Saved entries
● ● ● ● ●

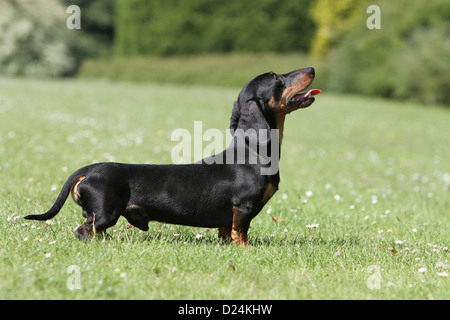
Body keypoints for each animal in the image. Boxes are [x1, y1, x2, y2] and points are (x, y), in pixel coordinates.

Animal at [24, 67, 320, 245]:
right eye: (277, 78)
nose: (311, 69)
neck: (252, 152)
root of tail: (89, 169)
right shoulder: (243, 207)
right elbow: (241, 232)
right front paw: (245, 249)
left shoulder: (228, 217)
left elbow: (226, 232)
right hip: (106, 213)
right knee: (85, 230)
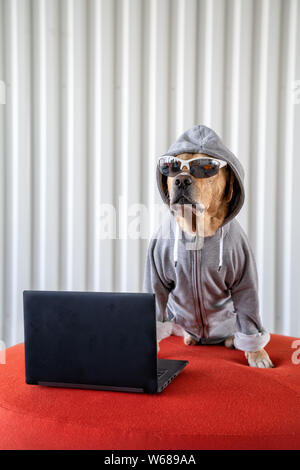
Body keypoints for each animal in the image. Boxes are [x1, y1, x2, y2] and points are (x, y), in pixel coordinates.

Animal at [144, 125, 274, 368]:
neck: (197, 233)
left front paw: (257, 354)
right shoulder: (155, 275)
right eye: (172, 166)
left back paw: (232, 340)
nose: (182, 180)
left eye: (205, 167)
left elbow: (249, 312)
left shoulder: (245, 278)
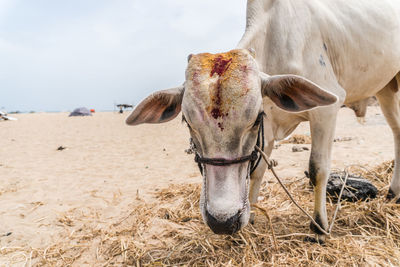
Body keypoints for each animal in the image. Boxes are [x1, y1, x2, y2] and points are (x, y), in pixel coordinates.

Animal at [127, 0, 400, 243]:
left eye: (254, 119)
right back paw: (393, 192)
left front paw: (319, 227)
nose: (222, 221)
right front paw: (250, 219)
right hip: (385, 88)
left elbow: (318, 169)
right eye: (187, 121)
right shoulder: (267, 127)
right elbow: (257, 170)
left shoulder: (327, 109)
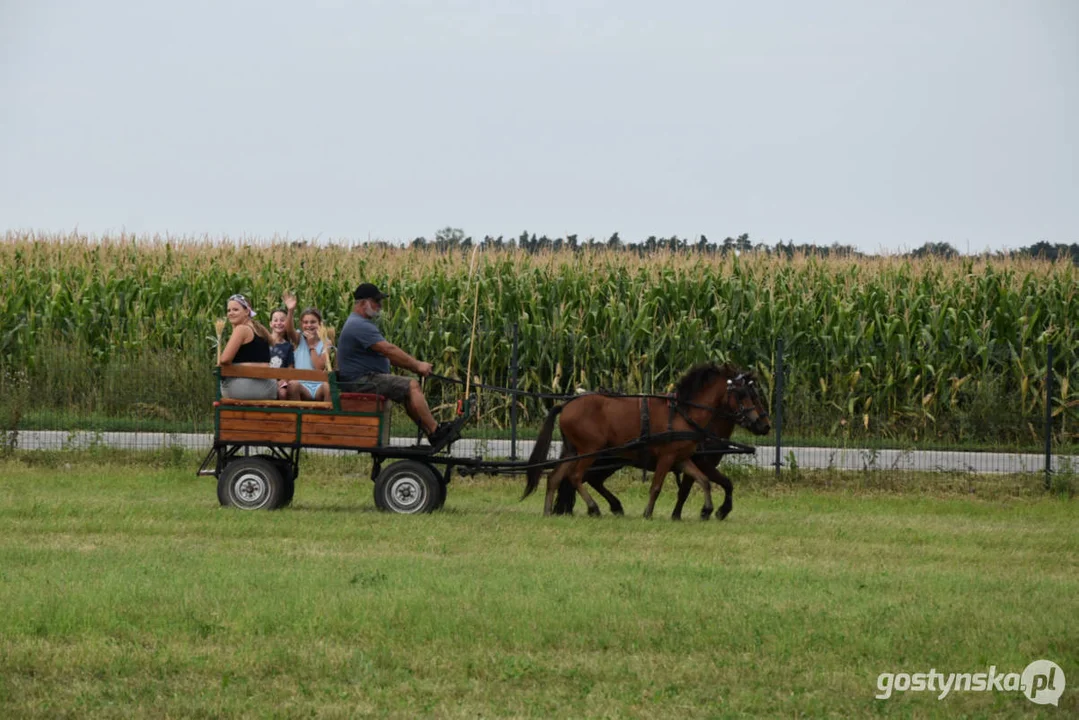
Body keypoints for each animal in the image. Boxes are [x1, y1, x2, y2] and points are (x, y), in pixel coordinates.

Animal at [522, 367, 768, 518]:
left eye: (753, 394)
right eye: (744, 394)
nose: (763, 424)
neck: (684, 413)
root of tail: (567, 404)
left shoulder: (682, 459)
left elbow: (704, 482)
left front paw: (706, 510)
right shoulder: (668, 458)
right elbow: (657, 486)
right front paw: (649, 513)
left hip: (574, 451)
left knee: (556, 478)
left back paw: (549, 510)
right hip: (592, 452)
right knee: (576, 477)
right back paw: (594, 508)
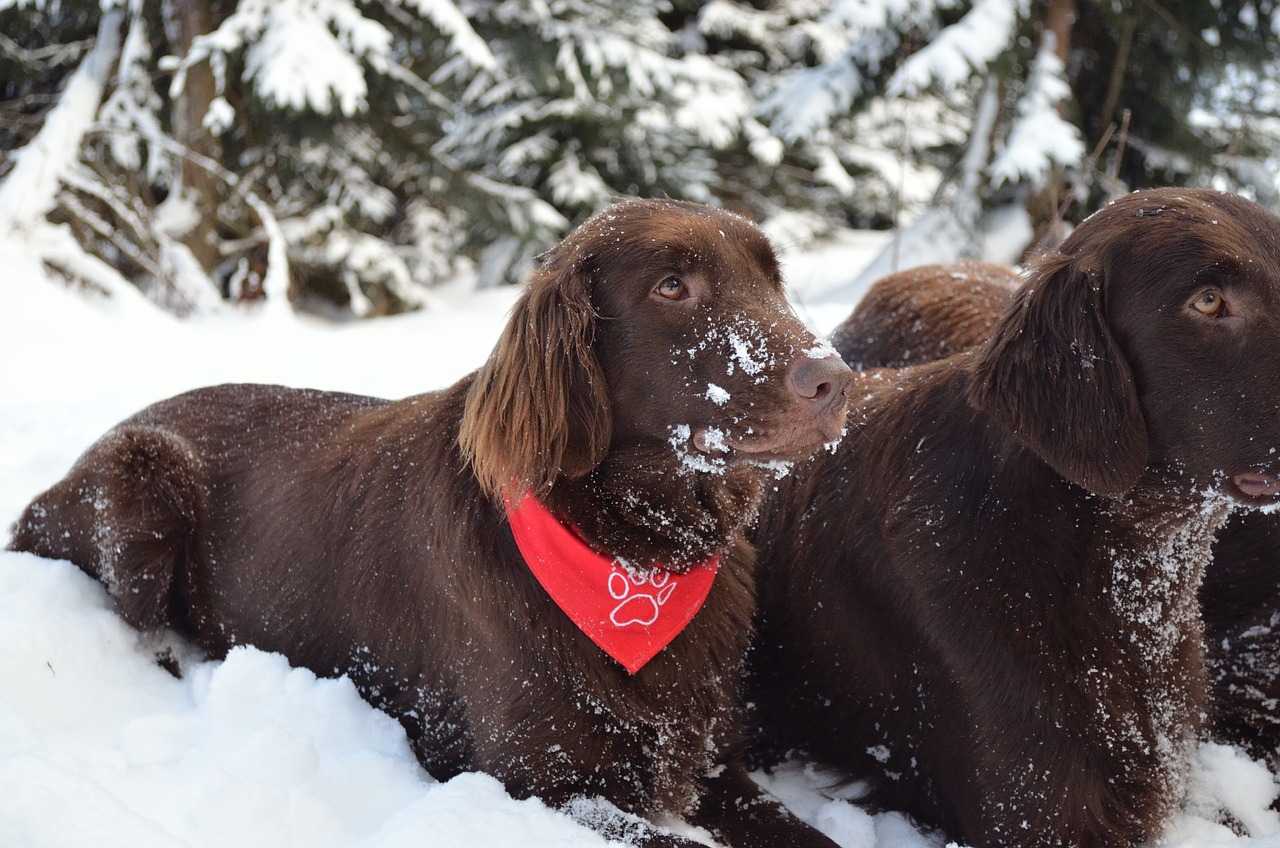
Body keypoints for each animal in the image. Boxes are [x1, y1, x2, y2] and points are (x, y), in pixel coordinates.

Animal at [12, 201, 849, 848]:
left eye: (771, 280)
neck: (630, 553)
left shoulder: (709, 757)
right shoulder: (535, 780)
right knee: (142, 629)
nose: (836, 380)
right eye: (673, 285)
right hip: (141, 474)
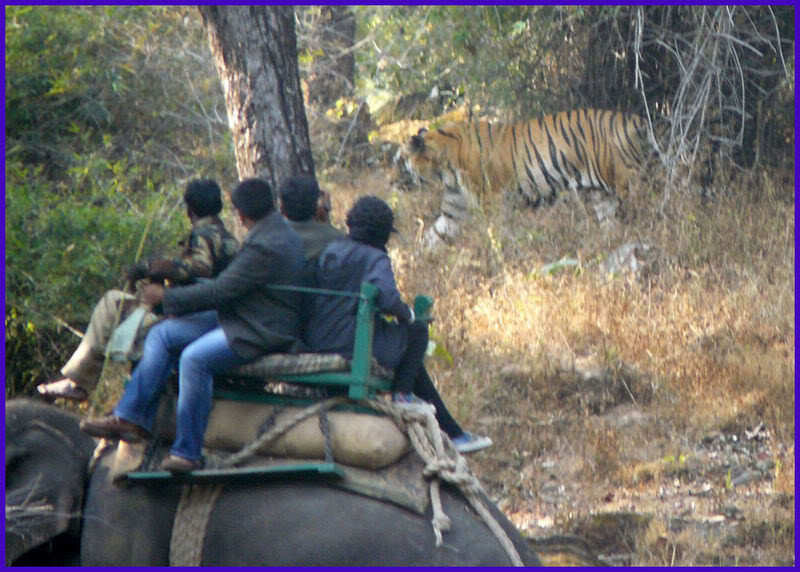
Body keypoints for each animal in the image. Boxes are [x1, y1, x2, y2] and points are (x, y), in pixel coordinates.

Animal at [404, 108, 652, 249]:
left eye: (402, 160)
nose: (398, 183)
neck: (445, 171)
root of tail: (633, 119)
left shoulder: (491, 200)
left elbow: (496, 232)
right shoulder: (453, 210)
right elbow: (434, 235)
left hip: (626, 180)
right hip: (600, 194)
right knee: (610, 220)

● ● ● ● ●

**Task details:**
Search the data above for the word "elbow". Copy each line it is in.

**Reply:**
right elbow: (241, 232)
left elbow: (226, 232)
left elbow: (249, 312)
left elbow: (318, 169)
right elbow: (257, 170)
left elbow: (704, 482)
right elbow: (657, 486)
left elbow: (496, 232)
right elbow: (434, 235)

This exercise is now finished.